— Description of the task —
Print all of the data exactly, but drop the pictures.

— Data —
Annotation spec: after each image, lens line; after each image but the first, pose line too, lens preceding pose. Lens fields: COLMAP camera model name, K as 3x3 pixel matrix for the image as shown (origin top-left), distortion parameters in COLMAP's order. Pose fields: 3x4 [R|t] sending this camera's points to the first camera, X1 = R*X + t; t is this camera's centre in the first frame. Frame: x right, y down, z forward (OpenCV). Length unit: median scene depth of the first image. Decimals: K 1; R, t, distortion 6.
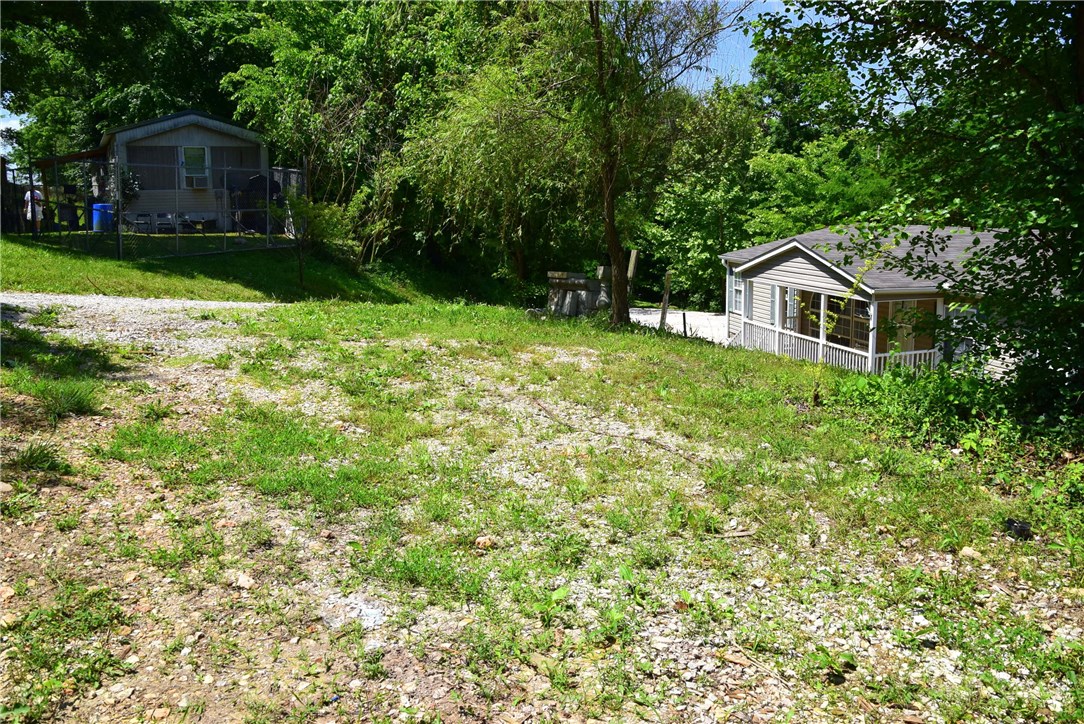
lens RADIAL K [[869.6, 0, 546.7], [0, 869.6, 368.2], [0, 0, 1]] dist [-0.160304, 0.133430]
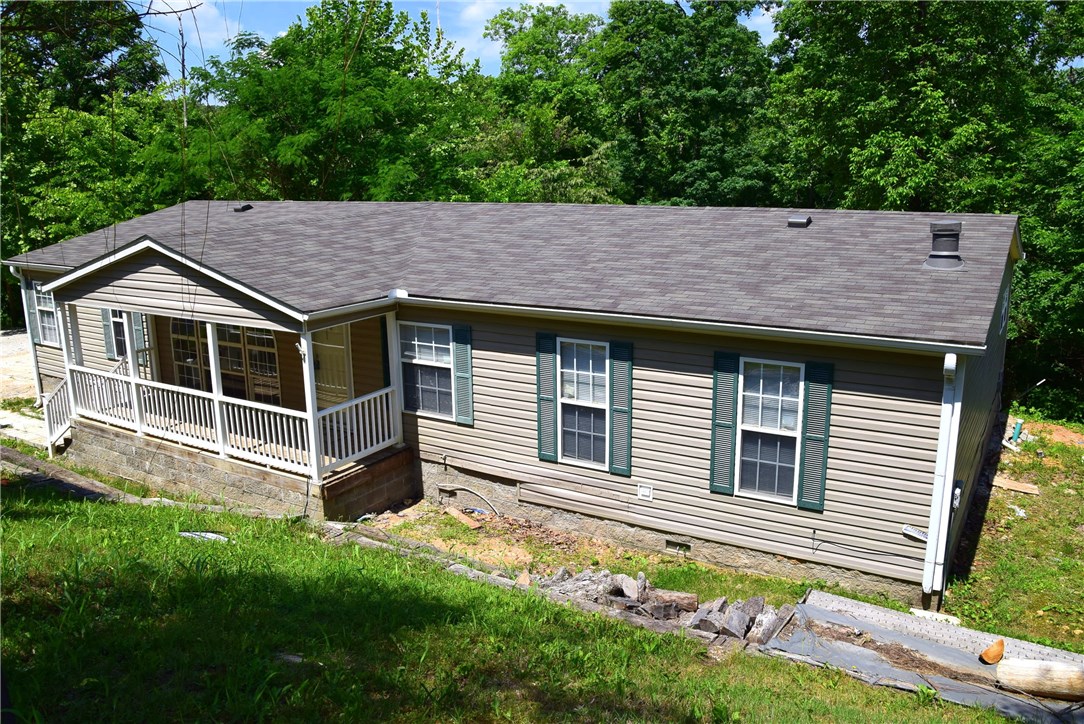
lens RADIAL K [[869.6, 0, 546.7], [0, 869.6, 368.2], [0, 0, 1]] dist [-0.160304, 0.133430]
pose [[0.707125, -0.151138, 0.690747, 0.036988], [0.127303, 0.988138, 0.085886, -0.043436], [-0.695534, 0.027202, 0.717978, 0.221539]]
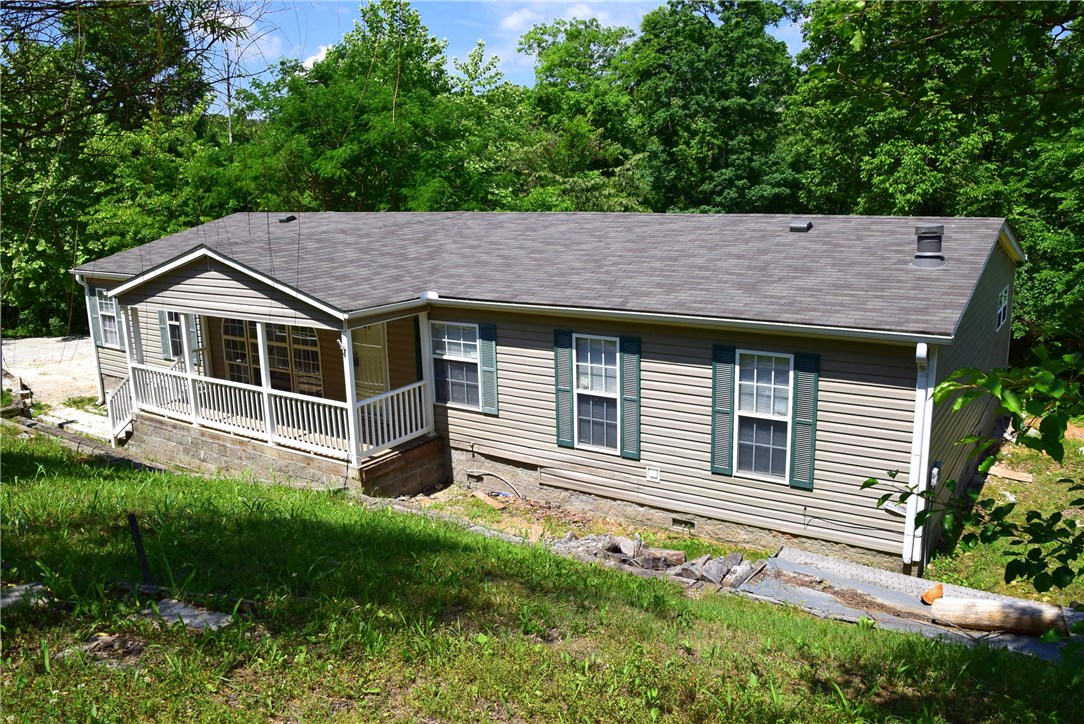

— Your response —
Annotation spec: after each image, lens line; after each image but the first, pose line too, lens preceding pose. Lens fields: COLMAP camera model name, K as 3x3 pixel matrix for the image as shown (origin top-left), distortion parameters in COLMAP's order. Pose fields: 3x4 [R|t] sending this camera's points to the first camera, X1 = R*X + t; t is this camera's centre in the first frame. Frame: x right, y down, z forward (OpenCV). Length unit: median scene depth of the first image. Decimals: K 1; R, t, distortion 6.
lens RADIAL K [[869.6, 0, 546.7], [0, 869.6, 368.2], [0, 0, 1]] dist [-0.160304, 0.133430]
lens RADIAL K [[869.6, 0, 546.7], [0, 869.6, 368.2], [0, 0, 1]] dist [-0.160304, 0.133430]
pose [[0.707125, -0.151138, 0.690747, 0.036988], [0.127303, 0.988138, 0.085886, -0.043436], [-0.695534, 0.027202, 0.717978, 0.221539]]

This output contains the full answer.